- [Work to complete]
Could you transcribe every one of the records below line for line, keeping each character, number, and line break unchanged?

- [Dataset entries]
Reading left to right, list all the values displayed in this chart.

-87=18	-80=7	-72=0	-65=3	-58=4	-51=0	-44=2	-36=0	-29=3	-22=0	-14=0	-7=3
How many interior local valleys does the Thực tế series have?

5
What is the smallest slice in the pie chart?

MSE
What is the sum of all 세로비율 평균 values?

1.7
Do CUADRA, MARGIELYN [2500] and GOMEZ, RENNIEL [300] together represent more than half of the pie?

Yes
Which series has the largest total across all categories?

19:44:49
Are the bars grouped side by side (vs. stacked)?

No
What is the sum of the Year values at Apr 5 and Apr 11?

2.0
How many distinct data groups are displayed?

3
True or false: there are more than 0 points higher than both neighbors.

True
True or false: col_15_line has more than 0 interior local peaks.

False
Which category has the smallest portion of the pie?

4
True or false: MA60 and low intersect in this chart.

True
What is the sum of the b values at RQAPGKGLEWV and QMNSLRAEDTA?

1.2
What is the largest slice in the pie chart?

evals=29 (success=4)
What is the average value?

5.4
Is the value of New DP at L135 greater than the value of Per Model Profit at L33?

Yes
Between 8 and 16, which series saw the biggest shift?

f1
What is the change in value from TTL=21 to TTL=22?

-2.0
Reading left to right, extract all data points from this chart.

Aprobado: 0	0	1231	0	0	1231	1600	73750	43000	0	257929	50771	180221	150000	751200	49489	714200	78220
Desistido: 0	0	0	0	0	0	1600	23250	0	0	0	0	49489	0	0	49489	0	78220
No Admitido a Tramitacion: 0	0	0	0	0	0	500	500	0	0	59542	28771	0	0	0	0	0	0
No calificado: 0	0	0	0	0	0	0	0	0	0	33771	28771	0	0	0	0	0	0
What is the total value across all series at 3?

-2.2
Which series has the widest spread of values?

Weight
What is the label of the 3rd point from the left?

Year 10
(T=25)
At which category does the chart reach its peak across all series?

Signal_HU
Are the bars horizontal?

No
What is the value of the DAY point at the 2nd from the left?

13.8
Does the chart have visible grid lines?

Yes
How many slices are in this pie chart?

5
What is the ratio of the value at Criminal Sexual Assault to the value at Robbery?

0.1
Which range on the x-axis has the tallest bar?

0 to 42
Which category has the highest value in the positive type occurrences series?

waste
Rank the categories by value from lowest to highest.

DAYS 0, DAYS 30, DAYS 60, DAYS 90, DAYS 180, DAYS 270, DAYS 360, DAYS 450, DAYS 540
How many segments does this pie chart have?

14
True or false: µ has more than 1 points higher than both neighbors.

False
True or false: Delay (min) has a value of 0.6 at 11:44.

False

- [Answer to the exercise]
Reading left to right, list all the values displayed in this chart.

-87=18	-80=7	-72=0	-65=3	-58=4	-51=0	-44=2	-36=0	-29=3	-22=0	-14=0	-7=3
How many interior local valleys does the Thực tế series have?

5
What is the smallest slice in the pie chart?

MSE
What is the sum of all 세로비율 평균 values?

1.7
Do CUADRA, MARGIELYN [2500] and GOMEZ, RENNIEL [300] together represent more than half of the pie?

Yes
Which series has the largest total across all categories?

19:44:49
Are the bars grouped side by side (vs. stacked)?

No
What is the sum of the Year values at Apr 5 and Apr 11?

2.0
How many distinct data groups are displayed?

3
True or false: there are more than 0 points higher than both neighbors.

True
True or false: col_15_line has more than 0 interior local peaks.

False
Which category has the smallest portion of the pie?

4
True or false: MA60 and low intersect in this chart.

True
What is the sum of the b values at RQAPGKGLEWV and QMNSLRAEDTA?

1.2
What is the largest slice in the pie chart?

evals=29 (success=4)
What is the average value?

5.4
Is the value of New DP at L135 greater than the value of Per Model Profit at L33?

Yes
Between 8 and 16, which series saw the biggest shift?

f1
What is the change in value from TTL=21 to TTL=22?

-2.0
Reading left to right, extract all data points from this chart.

Aprobado: 0	0	1231	0	0	1231	1600	73750	43000	0	257929	50771	180221	150000	751200	49489	714200	78220
Desistido: 0	0	0	0	0	0	1600	23250	0	0	0	0	49489	0	0	49489	0	78220
No Admitido a Tramitacion: 0	0	0	0	0	0	500	500	0	0	59542	28771	0	0	0	0	0	0
No calificado: 0	0	0	0	0	0	0	0	0	0	33771	28771	0	0	0	0	0	0
What is the total value across all series at 3?

-2.2
Which series has the widest spread of values?

Weight
What is the label of the 3rd point from the left?

Year 10
(T=25)
At which category does the chart reach its peak across all series?

Signal_HU
Are the bars horizontal?

No
What is the value of the DAY point at the 2nd from the left?

13.8
Does the chart have visible grid lines?

Yes
How many slices are in this pie chart?

5
What is the ratio of the value at Criminal Sexual Assault to the value at Robbery?

0.1
Which range on the x-axis has the tallest bar?

0 to 42
Which category has the highest value in the positive type occurrences series?

waste
Rank the categories by value from lowest to highest.

DAYS 0, DAYS 30, DAYS 60, DAYS 90, DAYS 180, DAYS 270, DAYS 360, DAYS 450, DAYS 540
How many segments does this pie chart have?

14
True or false: µ has more than 1 points higher than both neighbors.

False
True or false: Delay (min) has a value of 0.6 at 11:44.

False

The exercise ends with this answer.